#### Source records
* Start *

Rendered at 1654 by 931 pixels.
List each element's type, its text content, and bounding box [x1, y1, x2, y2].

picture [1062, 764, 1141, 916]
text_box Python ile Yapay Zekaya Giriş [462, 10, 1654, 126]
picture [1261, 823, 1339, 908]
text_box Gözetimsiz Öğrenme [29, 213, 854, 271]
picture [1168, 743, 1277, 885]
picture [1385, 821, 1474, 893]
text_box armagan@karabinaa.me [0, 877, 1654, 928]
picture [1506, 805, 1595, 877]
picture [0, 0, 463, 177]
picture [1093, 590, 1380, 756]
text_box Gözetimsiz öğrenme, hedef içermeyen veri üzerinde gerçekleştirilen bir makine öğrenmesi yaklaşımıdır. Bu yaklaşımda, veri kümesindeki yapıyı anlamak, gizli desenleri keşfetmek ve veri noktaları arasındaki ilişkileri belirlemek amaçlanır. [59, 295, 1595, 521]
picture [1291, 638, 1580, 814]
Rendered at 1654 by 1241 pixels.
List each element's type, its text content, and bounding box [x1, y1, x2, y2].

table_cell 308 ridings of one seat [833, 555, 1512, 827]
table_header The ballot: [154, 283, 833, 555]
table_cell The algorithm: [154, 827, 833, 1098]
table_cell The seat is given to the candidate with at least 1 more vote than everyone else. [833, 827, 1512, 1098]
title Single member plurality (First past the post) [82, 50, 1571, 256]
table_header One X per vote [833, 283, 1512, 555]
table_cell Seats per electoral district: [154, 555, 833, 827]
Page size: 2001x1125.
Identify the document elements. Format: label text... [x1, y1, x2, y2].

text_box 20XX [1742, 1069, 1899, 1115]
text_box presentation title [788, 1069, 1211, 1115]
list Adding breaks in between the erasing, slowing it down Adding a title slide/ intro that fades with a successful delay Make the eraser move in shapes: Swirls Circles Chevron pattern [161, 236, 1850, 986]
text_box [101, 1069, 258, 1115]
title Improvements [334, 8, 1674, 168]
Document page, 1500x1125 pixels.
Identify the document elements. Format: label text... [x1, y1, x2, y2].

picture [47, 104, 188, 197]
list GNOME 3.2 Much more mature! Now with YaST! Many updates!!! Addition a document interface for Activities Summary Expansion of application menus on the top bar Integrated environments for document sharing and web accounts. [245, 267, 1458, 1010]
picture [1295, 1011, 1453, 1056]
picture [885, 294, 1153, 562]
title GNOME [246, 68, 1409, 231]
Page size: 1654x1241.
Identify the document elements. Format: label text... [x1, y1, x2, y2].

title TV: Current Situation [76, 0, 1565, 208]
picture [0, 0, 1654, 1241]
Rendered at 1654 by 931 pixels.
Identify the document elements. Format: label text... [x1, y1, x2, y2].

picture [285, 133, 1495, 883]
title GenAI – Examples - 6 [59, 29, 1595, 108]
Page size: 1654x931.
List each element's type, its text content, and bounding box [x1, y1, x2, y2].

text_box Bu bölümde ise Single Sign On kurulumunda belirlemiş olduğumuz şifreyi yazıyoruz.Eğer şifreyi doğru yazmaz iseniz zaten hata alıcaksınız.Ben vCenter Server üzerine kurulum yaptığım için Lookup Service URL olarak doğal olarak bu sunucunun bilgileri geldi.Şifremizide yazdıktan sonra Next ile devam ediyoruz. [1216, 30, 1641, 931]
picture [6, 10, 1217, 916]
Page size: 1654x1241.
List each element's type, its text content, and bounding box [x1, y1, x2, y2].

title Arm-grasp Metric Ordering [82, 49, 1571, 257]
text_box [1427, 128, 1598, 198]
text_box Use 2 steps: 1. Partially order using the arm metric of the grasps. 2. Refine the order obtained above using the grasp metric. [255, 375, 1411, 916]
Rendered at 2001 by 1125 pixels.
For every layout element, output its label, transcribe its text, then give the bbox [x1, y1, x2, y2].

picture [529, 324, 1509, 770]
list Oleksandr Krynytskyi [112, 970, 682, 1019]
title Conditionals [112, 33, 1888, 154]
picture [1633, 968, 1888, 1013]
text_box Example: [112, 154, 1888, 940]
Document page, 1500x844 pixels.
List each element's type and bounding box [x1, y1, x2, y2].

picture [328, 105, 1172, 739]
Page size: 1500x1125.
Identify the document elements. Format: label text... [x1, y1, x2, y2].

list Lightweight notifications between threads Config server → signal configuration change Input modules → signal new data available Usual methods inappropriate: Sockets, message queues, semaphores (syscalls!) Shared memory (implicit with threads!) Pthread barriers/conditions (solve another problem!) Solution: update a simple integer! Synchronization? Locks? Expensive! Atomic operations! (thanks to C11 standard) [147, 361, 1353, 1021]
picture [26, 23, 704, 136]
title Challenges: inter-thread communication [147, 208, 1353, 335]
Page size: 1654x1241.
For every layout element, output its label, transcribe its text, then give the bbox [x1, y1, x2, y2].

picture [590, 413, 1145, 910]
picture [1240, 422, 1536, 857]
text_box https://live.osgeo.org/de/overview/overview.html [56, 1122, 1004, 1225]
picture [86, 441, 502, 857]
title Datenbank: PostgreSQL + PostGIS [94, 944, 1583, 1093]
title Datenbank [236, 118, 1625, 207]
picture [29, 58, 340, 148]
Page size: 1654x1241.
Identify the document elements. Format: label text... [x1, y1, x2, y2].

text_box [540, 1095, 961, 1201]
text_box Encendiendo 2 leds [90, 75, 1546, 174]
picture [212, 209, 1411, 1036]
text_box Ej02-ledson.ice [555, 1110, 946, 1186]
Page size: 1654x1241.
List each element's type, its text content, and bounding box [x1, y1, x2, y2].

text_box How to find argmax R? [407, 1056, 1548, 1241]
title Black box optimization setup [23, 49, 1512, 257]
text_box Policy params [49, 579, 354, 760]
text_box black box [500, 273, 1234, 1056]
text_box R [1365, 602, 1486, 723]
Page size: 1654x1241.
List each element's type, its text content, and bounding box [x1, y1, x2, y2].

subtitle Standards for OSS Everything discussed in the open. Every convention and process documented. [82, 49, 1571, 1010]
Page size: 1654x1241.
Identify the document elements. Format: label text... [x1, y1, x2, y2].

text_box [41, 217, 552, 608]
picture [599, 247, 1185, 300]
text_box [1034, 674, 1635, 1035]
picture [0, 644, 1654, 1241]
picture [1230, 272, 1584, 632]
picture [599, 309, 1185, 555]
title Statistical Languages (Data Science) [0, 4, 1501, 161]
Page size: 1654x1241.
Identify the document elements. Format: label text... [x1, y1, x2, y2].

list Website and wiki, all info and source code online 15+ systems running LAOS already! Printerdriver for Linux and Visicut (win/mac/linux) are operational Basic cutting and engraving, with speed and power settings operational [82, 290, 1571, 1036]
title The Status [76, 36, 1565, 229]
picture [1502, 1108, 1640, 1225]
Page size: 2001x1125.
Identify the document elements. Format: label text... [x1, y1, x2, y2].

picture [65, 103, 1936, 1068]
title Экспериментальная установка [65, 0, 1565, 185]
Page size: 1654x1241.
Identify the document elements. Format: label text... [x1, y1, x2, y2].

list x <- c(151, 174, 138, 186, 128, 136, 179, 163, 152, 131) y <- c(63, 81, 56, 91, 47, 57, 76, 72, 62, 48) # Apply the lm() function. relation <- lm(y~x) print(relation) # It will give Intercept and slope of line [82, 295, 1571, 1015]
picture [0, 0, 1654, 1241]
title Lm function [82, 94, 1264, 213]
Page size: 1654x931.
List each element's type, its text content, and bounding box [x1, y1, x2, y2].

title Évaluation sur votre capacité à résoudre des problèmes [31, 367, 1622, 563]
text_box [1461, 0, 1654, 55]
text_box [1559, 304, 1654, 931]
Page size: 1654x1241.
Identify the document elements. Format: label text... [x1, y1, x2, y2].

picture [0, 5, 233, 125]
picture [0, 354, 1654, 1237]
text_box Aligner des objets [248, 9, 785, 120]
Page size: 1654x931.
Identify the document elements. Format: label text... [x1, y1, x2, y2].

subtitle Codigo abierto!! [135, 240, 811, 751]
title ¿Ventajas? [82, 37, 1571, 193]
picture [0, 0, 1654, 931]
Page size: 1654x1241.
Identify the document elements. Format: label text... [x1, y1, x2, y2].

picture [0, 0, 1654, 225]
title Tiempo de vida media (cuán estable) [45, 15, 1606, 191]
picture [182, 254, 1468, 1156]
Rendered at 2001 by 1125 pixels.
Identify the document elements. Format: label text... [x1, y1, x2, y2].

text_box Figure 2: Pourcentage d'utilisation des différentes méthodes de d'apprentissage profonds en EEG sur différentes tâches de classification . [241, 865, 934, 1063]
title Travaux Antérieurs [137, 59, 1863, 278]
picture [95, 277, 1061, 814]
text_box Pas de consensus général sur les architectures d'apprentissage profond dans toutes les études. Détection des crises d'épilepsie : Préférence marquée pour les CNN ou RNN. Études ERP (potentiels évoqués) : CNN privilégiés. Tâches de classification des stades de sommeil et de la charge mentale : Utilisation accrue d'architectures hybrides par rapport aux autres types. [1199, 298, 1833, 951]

* End *

Return, word for word, the lines of the material from its first line through the line containing "text_box armagan@karabinaa.me [0, 877, 1654, 928]", with both of those lines included.

#### Result for this task
Rendered at 1654 by 931 pixels.
List each element's type, its text content, and bounding box [x1, y1, x2, y2].

picture [1062, 764, 1141, 916]
text_box Python ile Yapay Zekaya Giriş [462, 10, 1654, 126]
picture [1261, 823, 1339, 908]
text_box Gözetimsiz Öğrenme [29, 213, 854, 271]
picture [1168, 743, 1277, 885]
picture [1385, 821, 1474, 893]
text_box armagan@karabinaa.me [0, 877, 1654, 928]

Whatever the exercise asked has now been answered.